EXTRACTED TEXT:
World Bank: Less than 10% of world lives in extreme poverty

Insight

The World Bank said that for the first time, the number of people living in extreme poverty has fallen to fewer than 1 in 10. CCTV’s Jessica Stone has Insight.

The World Bank says some 200 million are still living below the poverty line. Many are still living in rural or border areas, where the Chinese government has been investing in infrastructure, healthcare and education.

The decline of extreme poverty
Extreme poverty – defined by the World Bank as living under $1.90 a day – has declined substantially since 1990.

The Bank estimates 702 million people will be living in extreme poverty in 2015 (9.6 percent of the world’s population), down from 902 million in 2012 and 1.96 billion in 1990.

PROBLEMS TO WORK ON:
- a) Do these statements agree with the extreme poverty article? (i) The World Bank defines extreme poverty as living under $1.90 a day. (ii) The Bank estimates that 902 million people will be living in extreme poverty in 2015. (iii) In 1990, 1.96 billion people lived in extreme poverty. Answer yes or no for each, and quote the deciding words of the article.
- b) Can you repeat the extreme poverty article word for word, from "The World Bank said" up to and including "Stone has Insight."?
The data after the extreme poverty article come from a separate, unrelated source.

RAW DATA:
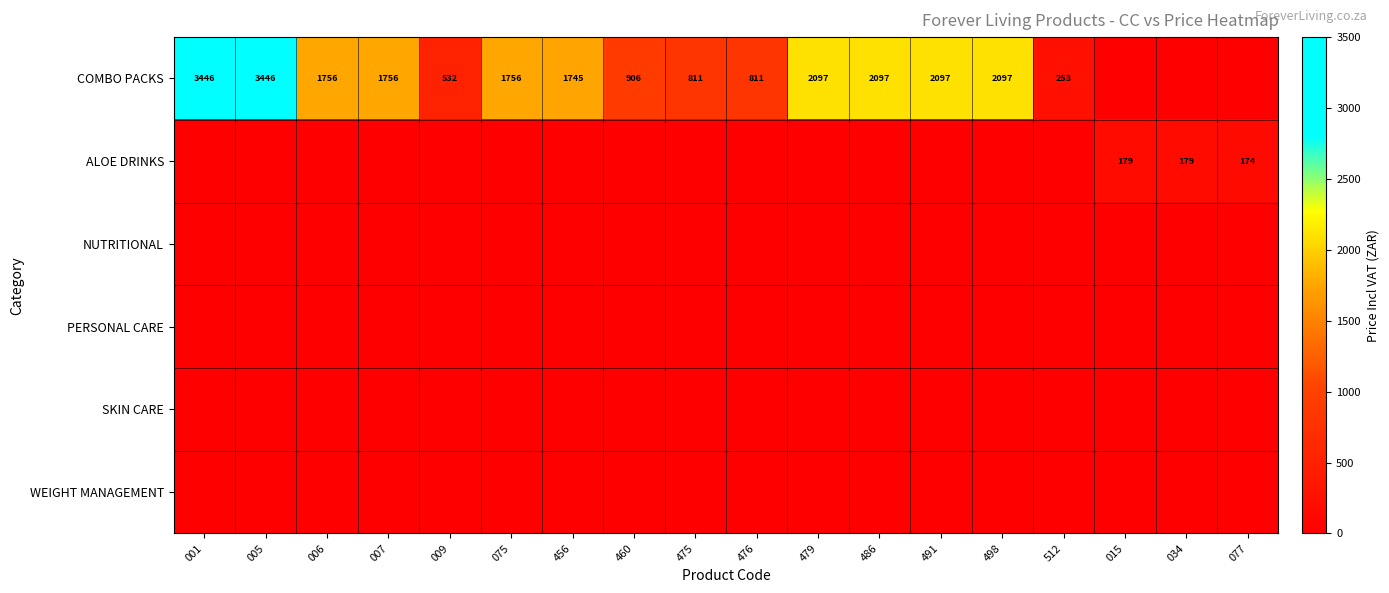

The COMBO PACKS series shows 1384 at 005. True or false?

False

EXPECTED RESULTS:
- a)
(i) Yes: "defined by the World Bank as living under $1.90 a day"
(ii) No: "702 million people will be living in extreme poverty in 2015"
(iii) Yes: "1.96 billion in 1990"

- b)
The World Bank said that for the first time, the number of people living in extreme poverty has fallen to fewer than 1 in 10. CCTV’s Jessica Stone has Insight.